■ Data for this exercise ■

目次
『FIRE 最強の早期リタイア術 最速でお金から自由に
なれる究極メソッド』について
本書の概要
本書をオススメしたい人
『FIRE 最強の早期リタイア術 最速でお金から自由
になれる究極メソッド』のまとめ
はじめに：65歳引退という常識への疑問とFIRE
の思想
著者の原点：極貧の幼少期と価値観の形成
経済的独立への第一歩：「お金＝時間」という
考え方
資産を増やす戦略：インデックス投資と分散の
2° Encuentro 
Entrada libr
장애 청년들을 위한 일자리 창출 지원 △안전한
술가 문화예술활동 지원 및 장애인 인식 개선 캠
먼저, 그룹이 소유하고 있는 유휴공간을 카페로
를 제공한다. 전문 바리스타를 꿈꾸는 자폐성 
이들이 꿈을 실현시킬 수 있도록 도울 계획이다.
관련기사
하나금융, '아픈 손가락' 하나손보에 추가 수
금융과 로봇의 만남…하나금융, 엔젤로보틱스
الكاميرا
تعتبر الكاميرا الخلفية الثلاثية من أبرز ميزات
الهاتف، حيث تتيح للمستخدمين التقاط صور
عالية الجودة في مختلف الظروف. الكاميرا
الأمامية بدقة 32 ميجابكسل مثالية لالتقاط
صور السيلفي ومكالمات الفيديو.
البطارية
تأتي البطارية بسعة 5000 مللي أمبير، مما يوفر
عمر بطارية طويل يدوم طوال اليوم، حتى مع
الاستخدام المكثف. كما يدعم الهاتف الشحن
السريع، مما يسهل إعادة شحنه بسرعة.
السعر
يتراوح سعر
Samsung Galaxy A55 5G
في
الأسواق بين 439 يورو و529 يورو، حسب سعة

■ Task brief ■
The string "最強の早期リタイア術" shows up in some lines of the listing. Copy each such line.

■ Response area ■
『FIRE 最強の早期リタイア術 最速でお金から自由に
『FIRE 最強の早期リタイア術 最速でお金から自由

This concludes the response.